Gut bacterium trains infant immune system

Gut bacterium trains infant immune system

Research published in the journal Cell is the first to establish how a specific gut bacterium, activated Bifidobacterium infantis EVC001 (B. infantis), influences immune system development in infants, and could thereby reduce the risk of allergic and autoimmune conditions later in life.

While prior studies have shown a correlation between a lack of beneficial bacteria in the infant gut and the development of allergies and autoimmune diseases, this groundbreaking research, Bifidobacteria-mediated immune system imprinting in early life, found the presence of bifidobacteria, specifically the B. infantis EVC001 bacterial strain, early in a breastfed infant's life, programs naïve immune cells away from responses associated with immune-related conditions while producing regulatory cells that improve the body's ability to control inflammation.

The study also confirms the critical window of opportunity for impacting immune system development and reducing systemic inflammation is within the first 100 days of infancy.

The immune system normally guards against bacteria and viruses by marshalling specific immune T-cells to recognize and attack the foreign invaders in the body. The adaptive immune system at birth is naturally a blank slate; it has had very little exposure to viruses or dangerous bacteria, so immune cells, called naïve T-cells, have yet to be programmed accordingly. In immune disorders and allergies, these cells are misprogrammed early on, by harmful bacteria or inflammation, to attack normal healthy cells in the body. Researchers have been working to determine how this misprogramming happens, to enable clinicians with solutions to reduce the risk of childhood allergic and autoimmune conditions.

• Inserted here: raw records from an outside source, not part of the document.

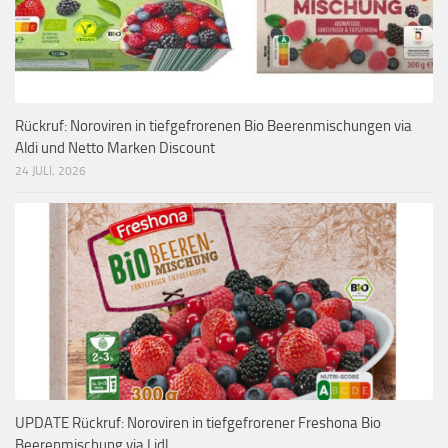
Rückruf: Noroviren in tiefgefrorenen Bio Beerenmischungen via
Aldi und Netto Marken Discount
24 JULI, 2026
UPDATE Rückruf: Noroviren in tiefgefrorener Freshona Bio
Beerenmischung via Lidl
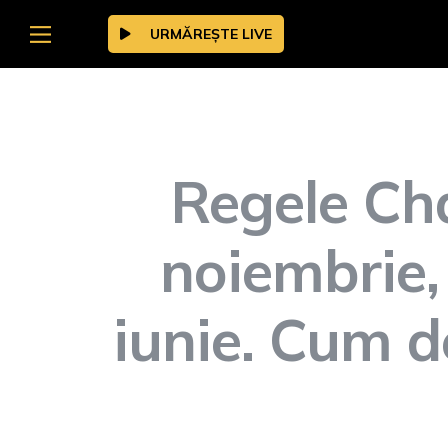
URMĂREȘTE LIVE
Regele Char
noiembrie, 
iunie. Cum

or the study, researchers found that infants who lacked beneficial microbes able to metabolize complex sugars in breast milk, human milk oligosaccharides (HMOs), had disordered development of immune cell networks and significantly increased systemic inflammation.

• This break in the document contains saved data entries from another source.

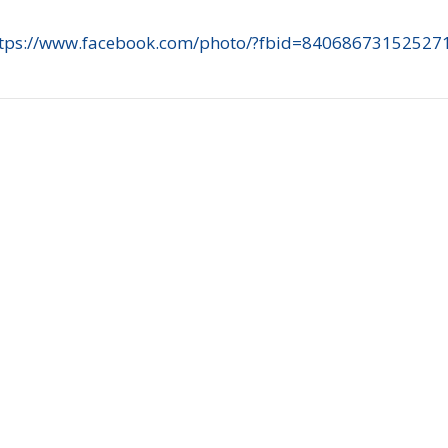
ttps://www.facebook.com/photo/?fbid=8406867315252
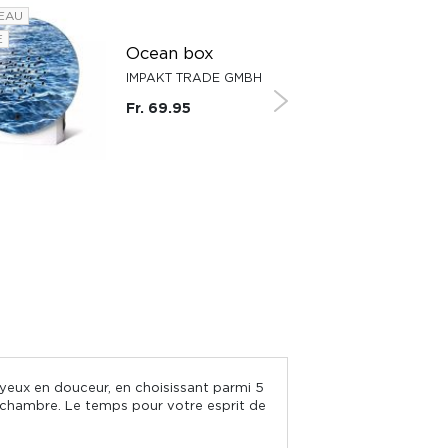
EAU
NOUVEAU
E
SUISSE
Ocean box
IMPAKT TRADE GMBH
Fr. 69.95
s yeux en douceur, en choisissant parmi 5
re chambre. Le temps pour votre esprit de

Furthermore, in vitro experiments showed that gut bacterial metabolites and host factors from breastfed infants that lacked B. infantis EVC001 in their gut microbiome programmed naïve immune cells toward Th2 and Th17, two immune cell types associated with the development of autoimmune and allergic diseases.

In contrast, breastfed infants fed B. infantis EVC001 skewed those naïve immune cells toward Th1, an immune cell type that allows the body to properly react and rid itself of dangerous pathogens. Researchers also found far greater levels of interferon Beta (IFNβ) in the B. infantis EVC001 isolates, which is an important regulatory mediator that improves the body's ability to control inflammation and viral infections.

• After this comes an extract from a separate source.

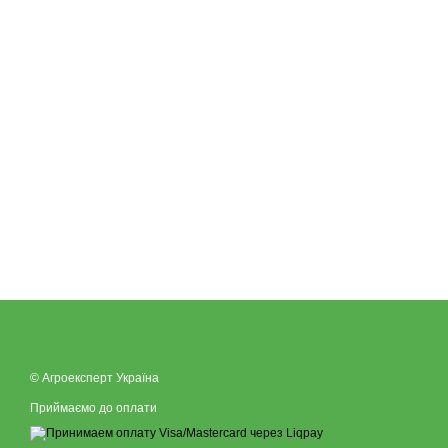
© Агроексперт Україна
Приймаємо до оплати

Additionally, the research shows that the unique genetic capacity of B. infantis EVC001 to fully metabolize human milk oligosaccharides (HMOs) produced the bacterial metabolite indolelactate (ILA). ILA, in turn, amplifies a broadly immunoregulatory factor, Galactin-1, effectively silencing Th2 and Th17.

"More than 90 percent of newborns have a severe deficiency of B. infantis; this study is an exciting step forward in our understanding of the role of B. infantis EVC001 in the positive programming of immune cells and how it actually changes the trajectory of immune system development to protect against inflammation," said the first and corresponding author of the study. "For the first time we've been able to demonstrate that the unique ability of B. infantis EVC001 to fully break down HMOs and the abundance of HMO utilization genes in the microbiome is directly correlated with decreased enteric and systemic inflammation."

The study examined the development of immune system changes in 208 infants born at the Karolinska University Hospital in Sweden between April 2014 and December 2019, evaluating bifidobacterial species and other microbes expressing HMO utilization genes. To further assess the beneficial effects of HMO utilization gene expressing microbes, a second cohort of the study involved 40 breastfed infants in California, with half receiving B. infantis EVC001, a strain of Bifidobacterium possessing all HMO utilization genes, and the other half given no supplementation.

"These are important findings because, while they point to the disturbing fact that infants lacking B. infantis - unfortunately, now the norm in developed countries - can't properly metabolize HMOs and are missing the critical window to develop a healthy immune system, it also shows that there's a simple fix; feeding breastfed babies B. infantis EVC001 early in infancy can shut down inflammatory processes and reduce the life-time risk of developing immune-mediated diseases," said the lead author of the study.